- _SOURCE MATERIAL_
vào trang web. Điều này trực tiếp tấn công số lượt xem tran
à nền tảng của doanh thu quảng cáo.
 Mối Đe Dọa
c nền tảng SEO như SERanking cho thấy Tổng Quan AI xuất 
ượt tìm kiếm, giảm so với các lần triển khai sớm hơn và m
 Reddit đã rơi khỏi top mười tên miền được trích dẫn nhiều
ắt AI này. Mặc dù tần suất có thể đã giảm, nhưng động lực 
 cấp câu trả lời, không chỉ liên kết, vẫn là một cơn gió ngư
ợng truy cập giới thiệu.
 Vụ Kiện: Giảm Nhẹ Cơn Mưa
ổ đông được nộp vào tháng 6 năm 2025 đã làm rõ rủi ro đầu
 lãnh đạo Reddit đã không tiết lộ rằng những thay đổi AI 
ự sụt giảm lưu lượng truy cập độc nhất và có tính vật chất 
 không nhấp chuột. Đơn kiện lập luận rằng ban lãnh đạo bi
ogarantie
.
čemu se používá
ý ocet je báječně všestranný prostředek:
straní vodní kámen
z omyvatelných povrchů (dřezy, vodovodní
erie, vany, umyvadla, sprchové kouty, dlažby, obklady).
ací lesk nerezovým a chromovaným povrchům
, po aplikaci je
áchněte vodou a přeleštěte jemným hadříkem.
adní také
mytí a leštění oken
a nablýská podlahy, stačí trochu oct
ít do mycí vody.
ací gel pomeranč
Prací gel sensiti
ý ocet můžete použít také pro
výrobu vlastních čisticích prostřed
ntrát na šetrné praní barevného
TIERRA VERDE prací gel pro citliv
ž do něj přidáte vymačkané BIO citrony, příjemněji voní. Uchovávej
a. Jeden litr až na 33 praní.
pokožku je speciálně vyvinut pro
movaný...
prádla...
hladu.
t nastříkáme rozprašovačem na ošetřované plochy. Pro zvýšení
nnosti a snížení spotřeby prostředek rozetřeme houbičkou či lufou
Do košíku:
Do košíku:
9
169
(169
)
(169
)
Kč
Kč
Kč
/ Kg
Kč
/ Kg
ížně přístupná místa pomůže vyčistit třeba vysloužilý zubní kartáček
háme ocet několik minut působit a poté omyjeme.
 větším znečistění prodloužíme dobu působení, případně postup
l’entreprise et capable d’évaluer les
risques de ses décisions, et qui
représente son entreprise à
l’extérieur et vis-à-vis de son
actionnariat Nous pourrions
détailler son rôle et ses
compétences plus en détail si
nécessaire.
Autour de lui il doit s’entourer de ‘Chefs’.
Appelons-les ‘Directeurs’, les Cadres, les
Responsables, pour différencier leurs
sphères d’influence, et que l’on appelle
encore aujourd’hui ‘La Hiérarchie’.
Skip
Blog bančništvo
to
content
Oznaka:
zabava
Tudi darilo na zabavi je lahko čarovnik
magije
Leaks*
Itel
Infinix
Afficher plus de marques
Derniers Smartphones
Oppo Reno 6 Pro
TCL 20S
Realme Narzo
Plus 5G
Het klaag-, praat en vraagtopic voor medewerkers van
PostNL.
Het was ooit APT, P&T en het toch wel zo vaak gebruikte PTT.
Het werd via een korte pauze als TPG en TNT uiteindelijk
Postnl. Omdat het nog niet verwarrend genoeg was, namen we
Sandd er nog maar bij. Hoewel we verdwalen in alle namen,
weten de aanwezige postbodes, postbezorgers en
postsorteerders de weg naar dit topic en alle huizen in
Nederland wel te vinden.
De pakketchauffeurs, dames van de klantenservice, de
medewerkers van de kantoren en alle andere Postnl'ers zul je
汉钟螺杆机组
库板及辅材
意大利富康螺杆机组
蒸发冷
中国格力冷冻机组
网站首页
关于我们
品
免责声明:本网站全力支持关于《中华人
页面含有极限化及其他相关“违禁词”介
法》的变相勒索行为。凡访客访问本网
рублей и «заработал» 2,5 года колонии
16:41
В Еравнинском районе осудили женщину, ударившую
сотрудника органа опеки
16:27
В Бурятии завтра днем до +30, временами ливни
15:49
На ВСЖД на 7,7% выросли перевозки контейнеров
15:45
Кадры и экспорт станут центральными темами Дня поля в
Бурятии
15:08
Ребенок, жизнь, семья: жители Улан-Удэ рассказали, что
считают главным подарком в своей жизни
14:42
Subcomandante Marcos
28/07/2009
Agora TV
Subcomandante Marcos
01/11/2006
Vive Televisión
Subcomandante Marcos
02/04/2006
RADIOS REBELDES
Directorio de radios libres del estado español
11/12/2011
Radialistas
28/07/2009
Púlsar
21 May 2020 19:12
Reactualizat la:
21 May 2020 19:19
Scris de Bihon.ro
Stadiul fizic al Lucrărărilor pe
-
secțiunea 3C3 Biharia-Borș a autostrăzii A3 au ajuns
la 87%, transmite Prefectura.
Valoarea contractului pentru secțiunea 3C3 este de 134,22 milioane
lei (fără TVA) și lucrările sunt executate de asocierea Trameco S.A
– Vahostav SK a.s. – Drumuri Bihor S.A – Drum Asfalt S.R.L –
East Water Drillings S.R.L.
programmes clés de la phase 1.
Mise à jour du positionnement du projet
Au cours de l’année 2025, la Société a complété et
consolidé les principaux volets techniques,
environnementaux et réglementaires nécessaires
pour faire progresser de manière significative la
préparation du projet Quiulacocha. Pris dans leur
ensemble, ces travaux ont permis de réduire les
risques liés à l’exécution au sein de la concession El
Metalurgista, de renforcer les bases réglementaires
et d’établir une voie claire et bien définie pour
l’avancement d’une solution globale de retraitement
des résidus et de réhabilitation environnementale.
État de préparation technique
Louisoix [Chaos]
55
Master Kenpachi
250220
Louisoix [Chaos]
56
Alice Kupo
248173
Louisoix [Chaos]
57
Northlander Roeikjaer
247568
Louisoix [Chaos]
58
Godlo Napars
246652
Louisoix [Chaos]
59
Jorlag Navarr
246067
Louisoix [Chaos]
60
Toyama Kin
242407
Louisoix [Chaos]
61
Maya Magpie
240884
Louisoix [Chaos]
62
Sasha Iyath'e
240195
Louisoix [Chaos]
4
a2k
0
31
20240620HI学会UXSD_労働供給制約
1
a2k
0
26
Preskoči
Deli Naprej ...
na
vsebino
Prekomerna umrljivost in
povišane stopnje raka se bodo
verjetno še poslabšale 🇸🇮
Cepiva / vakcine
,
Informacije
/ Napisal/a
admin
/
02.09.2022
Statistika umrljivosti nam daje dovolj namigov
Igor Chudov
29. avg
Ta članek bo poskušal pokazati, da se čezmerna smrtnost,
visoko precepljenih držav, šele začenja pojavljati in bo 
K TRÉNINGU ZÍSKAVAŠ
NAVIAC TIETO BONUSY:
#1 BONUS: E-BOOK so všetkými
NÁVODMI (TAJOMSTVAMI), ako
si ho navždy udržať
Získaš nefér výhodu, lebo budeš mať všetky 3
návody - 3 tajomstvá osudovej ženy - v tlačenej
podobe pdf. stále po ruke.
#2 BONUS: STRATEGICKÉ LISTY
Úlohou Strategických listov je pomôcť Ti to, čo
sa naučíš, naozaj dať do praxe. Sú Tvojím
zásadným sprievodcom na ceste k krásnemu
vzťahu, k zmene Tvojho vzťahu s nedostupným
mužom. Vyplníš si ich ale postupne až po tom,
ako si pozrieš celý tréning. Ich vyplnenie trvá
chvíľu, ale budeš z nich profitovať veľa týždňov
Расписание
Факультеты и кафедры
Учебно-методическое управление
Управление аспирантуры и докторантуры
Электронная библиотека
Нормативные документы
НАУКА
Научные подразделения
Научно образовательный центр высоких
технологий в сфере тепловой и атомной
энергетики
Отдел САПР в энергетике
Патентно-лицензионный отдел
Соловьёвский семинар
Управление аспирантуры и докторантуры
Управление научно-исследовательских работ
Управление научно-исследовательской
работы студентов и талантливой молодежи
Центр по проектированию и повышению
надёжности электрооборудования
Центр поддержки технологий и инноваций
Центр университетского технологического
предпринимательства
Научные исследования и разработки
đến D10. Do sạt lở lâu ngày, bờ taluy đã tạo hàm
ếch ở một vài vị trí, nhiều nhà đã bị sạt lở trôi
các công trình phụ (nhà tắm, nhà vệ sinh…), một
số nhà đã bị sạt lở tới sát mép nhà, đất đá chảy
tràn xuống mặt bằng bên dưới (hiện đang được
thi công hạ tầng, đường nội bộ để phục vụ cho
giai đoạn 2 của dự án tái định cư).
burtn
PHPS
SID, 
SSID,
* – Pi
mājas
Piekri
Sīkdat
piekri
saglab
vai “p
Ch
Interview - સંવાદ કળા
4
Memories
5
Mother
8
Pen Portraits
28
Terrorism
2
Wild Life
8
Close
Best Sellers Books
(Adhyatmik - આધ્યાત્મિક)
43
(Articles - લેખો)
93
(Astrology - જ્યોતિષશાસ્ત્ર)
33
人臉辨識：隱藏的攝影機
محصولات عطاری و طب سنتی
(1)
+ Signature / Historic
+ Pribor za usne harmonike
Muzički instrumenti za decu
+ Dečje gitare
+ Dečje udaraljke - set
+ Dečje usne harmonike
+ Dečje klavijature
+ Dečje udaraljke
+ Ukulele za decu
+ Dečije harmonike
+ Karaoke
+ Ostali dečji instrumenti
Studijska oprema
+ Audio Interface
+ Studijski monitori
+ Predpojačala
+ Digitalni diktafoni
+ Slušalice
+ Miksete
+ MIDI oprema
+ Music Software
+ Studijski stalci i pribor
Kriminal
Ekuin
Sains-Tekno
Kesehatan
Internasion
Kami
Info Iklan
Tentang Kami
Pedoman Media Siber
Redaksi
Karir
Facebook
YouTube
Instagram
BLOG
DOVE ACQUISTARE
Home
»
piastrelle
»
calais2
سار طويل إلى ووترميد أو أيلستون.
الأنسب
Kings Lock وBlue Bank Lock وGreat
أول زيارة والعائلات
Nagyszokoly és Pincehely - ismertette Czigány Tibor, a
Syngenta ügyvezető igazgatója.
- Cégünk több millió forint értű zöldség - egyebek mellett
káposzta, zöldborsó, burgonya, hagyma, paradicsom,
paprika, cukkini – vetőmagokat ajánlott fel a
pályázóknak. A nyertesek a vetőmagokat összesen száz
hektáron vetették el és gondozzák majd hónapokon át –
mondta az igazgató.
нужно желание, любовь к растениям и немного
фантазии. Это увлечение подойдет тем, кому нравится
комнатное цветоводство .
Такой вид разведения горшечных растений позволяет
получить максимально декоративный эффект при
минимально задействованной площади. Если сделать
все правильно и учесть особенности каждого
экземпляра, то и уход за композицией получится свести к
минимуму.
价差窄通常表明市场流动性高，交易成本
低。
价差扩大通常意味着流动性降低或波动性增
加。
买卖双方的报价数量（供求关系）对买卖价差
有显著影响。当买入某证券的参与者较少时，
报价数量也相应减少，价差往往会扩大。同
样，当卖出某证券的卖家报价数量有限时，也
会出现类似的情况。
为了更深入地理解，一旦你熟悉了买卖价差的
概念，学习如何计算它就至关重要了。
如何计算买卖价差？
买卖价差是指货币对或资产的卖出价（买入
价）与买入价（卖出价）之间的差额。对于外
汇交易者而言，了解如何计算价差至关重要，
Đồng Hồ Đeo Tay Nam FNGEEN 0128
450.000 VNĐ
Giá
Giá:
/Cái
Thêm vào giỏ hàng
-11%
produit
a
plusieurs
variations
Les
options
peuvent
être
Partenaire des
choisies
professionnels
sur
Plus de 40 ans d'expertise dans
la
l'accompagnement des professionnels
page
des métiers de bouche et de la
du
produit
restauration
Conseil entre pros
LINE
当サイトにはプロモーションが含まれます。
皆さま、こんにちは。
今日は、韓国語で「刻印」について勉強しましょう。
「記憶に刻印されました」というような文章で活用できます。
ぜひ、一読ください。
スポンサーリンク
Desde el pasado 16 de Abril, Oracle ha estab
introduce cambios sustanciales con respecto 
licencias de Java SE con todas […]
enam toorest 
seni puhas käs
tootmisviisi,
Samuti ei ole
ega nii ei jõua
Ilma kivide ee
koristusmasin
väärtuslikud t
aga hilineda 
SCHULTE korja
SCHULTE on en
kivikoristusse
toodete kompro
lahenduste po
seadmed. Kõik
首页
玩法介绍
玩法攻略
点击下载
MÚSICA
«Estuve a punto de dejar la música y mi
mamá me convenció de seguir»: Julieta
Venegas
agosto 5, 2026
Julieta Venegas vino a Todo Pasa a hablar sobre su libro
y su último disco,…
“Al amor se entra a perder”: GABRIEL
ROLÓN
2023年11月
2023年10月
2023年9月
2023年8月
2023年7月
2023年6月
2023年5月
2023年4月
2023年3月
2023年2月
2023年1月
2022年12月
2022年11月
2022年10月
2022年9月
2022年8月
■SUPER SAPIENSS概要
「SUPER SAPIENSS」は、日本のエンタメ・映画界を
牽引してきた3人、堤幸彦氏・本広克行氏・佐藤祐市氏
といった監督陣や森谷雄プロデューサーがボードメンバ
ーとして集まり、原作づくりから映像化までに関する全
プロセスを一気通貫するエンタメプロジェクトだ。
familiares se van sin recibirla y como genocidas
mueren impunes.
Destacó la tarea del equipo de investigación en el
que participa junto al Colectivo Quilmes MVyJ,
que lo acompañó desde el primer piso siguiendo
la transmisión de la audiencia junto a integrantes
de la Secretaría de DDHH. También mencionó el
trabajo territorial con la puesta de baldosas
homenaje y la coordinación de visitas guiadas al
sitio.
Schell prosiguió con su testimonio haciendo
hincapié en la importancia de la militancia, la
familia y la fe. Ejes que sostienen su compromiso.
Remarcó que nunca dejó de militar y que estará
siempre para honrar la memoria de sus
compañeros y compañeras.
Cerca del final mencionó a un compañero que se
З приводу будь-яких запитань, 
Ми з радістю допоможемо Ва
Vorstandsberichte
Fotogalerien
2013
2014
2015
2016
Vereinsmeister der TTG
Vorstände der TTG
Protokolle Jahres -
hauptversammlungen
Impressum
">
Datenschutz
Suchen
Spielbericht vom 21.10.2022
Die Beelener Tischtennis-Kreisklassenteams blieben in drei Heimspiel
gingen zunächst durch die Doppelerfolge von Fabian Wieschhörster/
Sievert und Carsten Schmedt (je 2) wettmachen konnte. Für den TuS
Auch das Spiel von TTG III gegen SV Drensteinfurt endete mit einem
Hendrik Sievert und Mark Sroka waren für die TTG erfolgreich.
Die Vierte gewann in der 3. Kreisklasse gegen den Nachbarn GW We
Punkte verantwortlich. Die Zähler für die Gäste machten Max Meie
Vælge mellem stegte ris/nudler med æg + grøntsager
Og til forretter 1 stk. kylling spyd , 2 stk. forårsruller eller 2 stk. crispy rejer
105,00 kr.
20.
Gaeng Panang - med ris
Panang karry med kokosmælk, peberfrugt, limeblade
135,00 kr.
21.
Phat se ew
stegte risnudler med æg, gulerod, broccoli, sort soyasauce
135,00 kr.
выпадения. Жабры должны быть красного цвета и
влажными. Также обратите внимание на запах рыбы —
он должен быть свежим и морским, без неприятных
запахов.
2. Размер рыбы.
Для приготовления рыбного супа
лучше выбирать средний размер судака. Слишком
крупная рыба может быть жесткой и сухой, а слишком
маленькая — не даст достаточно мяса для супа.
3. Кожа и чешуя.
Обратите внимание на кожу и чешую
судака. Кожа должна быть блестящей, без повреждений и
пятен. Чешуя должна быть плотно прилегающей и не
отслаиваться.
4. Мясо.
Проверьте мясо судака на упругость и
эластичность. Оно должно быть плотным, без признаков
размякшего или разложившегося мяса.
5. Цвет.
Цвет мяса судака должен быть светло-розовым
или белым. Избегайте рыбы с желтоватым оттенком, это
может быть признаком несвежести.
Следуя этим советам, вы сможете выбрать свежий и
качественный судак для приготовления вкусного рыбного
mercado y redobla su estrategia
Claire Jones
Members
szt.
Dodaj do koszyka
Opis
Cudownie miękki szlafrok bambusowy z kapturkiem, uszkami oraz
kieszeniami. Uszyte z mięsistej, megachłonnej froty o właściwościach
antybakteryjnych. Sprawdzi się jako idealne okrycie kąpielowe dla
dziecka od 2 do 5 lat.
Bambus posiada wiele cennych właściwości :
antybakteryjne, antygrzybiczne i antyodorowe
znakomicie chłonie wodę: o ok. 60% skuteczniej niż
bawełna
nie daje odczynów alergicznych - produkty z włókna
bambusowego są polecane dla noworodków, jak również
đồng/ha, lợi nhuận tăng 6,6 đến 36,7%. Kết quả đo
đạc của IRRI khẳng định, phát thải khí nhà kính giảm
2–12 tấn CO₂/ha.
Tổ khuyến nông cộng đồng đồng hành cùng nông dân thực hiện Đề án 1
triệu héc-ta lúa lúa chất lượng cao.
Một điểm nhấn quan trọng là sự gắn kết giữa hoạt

- _WHAT TO WORK ON_
Provide only the count of lines above in which the word "rằng" occurs.

- _ANSWER TO THE PROBLEM_
2